[Directions]:
Everything in the listing below from the line containing "- Subtype stratification" through the line containing "#### (4) AI-Agent" must be repeated exactly; the remaining lines are not wanted.

☆ ☆ ☆ ☆ ☆

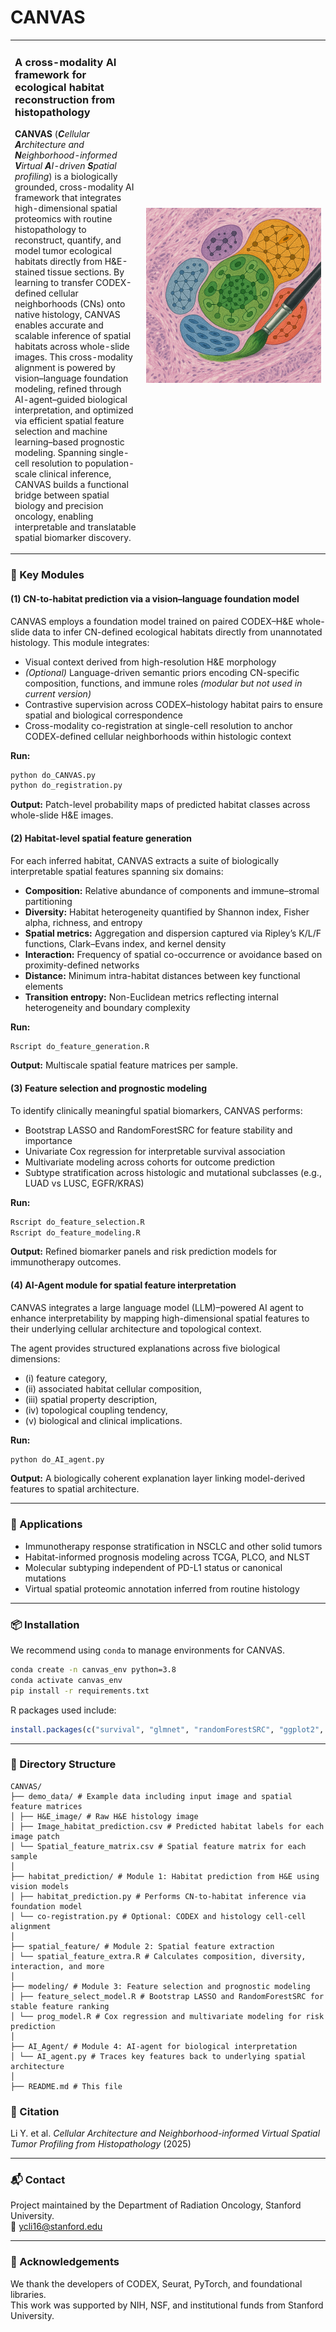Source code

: # CANVAS

<table>
<tr>
<td width="60%" valign="top">

### A cross-modality AI framework for ecological habitat reconstruction from histopathology

**CANVAS** (***C**ellular **A**rchitecture and **N**eighborhood-informed **V**irtual **A**I-driven **S**patial profiling*) is a biologically grounded, cross-modality AI framework that integrates high-dimensional spatial proteomics with routine histopathology to reconstruct, quantify, and model tumor ecological habitats directly from H&E-stained tissue sections. By learning to transfer CODEX-defined cellular neighborhoods (CNs) onto native histology, CANVAS enables accurate and scalable inference of spatial habitats across whole-slide images. This cross-modality alignment is powered by vision–language foundation modeling, refined through AI-agent–guided biological interpretation, and optimized via efficient spatial feature selection and machine learning–based prognostic modeling. Spanning single-cell resolution to population-scale clinical inference, CANVAS builds a functional bridge between spatial biology and precision oncology, enabling interpretable and translatable spatial biomarker discovery.

</td>
<td width="60%" align="center" valign="middle">

<img src="https://github.com/Yuchen588/CANVAS/blob/main/CANVAS_image.png?raw=true" style="max-width:280px; height:auto;">

</td>
</tr>
</table>

### 🔧 Key Modules

#### (1) CN-to-habitat prediction via a vision–language foundation model

CANVAS employs a foundation model trained on paired CODEX–H&E whole-slide data to infer CN-defined ecological habitats directly from unannotated histology. This module integrates:

- Visual context derived from high-resolution H&E morphology
- *(Optional)* Language-driven semantic priors encoding CN-specific composition, functions, and immune roles *(modular but not used in current version)*
- Contrastive supervision across CODEX–histology habitat pairs to ensure spatial and biological correspondence
- Cross-modality co-registration at single-cell resolution to anchor CODEX-defined cellular neighborhoods within histologic context

**Run:**

```bash
python do_CANVAS.py
python do_registration.py
```

**Output:** Patch-level probability maps of predicted habitat classes across whole-slide H&E images.

#### (2) Habitat-level spatial feature generation

For each inferred habitat, CANVAS extracts a suite of biologically interpretable spatial features spanning six domains:

- **Composition:** Relative abundance of components and immune–stromal partitioning
- **Diversity:** Habitat heterogeneity quantified by Shannon index, Fisher alpha, richness, and entropy
- **Spatial metrics:** Aggregation and dispersion captured via Ripley’s K/L/F functions, Clark–Evans index, and kernel density
- **Interaction:** Frequency of spatial co-occurrence or avoidance based on proximity-defined networks
- **Distance:** Minimum intra-habitat distances between key functional elements
- **Transition entropy:** Non-Euclidean metrics reflecting internal heterogeneity and boundary complexity

**Run:**

```bash
Rscript do_feature_generation.R
```

**Output:** Multiscale spatial feature matrices per sample.

#### (3) Feature selection and prognostic modeling

To identify clinically meaningful spatial biomarkers, CANVAS performs:

- Bootstrap LASSO and RandomForestSRC for feature stability and importance
- Univariate Cox regression for interpretable survival association
- Multivariate modeling across cohorts for outcome prediction
- Subtype stratification across histologic and mutational subclasses (e.g., LUAD vs LUSC, EGFR/KRAS)

**Run:**

```bash
Rscript do_feature_selection.R
Rscript do_feature_modeling.R
```

**Output:** Refined biomarker panels and risk prediction models for immunotherapy outcomes.

#### (4) AI-Agent module for spatial feature interpretation

CANVAS integrates a large language model (LLM)–powered AI agent to enhance interpretability by mapping high-dimensional spatial features to their underlying cellular architecture and topological context. 

The agent provides structured explanations across five biological dimensions:

- (i) feature category,
- (ii) associated habitat cellular composition,
- (iii) spatial property description,
- (iv) topological coupling tendency,
- (v) biological and clinical implications.

**Run:**

```bash
python do_AI_agent.py
```

**Output:** A biologically coherent explanation layer linking model-derived features to spatial architecture.

---

### 🚀 Applications

- Immunotherapy response stratification in NSCLC and other solid tumors
- Habitat-informed prognosis modeling across TCGA, PLCO, and NLST
- Molecular subtyping independent of PD-L1 status or canonical mutations
- Virtual spatial proteomic annotation inferred from routine histology

---

### 📦 Installation

We recommend using `conda` to manage environments for CANVAS.

```bash
conda create -n canvas_env python=3.8
conda activate canvas_env
pip install -r requirements.txt
```

R packages used include:

```r
install.packages(c("survival", "glmnet", "randomForestSRC", "ggplot2", "vegan", "entropy", "spatstat"))
```

---

### 📂 Directory Structure

```
CANVAS/
├── demo_data/ # Example data including input image and spatial feature matrices
│ ├── H&E_image/ # Raw H&E histology image
│ ├── Image_habitat_prediction.csv # Predicted habitat labels for each image patch
│ └── Spatial_feature_matrix.csv # Spatial feature matrix for each sample
│
├── habitat_prediction/ # Module 1: Habitat prediction from H&E using vision models
│ ├── habitat_prediction.py # Performs CN-to-habitat inference via foundation model
│ └── co-registration.py # Optional: CODEX and histology cell-cell alignment
│
├── spatial_feature/ # Module 2: Spatial feature extraction
│ └── spatial_feature_extra.R # Calculates composition, diversity, interaction, and more
│
├── modeling/ # Module 3: Feature selection and prognostic modeling
│ ├── feature_select_model.R # Bootstrap LASSO and RandomForestSRC for stable feature ranking
│ └── prog_model.R # Cox regression and multivariate modeling for risk prediction
│
├── AI_Agent/ # Module 4: AI-agent for biological interpretation
│ └── AI_agent.py # Traces key features back to underlying spatial architecture
│
├── README.md # This file
```

### 📄 Citation

Li Y. et al. *Cellular Architecture and Neighborhood-informed Virtual Spatial Tumor Profiling from Histopathology* (2025)

---

### 📬 Contact

Project maintained by the Department of Radiation Oncology, Stanford University.\
📧 [ycli16@stanford.edu](mailto\:ycli16@stanford.edu)

---

### 🧠 Acknowledgements

We thank the developers of CODEX, Seurat, PyTorch, and foundational libraries.\
This work was supported by NIH, NSF, and institutional funds from Stanford University.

☆ ☆ ☆ ☆ ☆

[Reply]:
- Subtype stratification across histologic and mutational subclasses (e.g., LUAD vs LUSC, EGFR/KRAS)

**Run:**

```bash
Rscript do_feature_selection.R
Rscript do_feature_modeling.R
```

**Output:** Refined biomarker panels and risk prediction models for immunotherapy outcomes.

#### (4) AI-Agent module for spatial feature interpretation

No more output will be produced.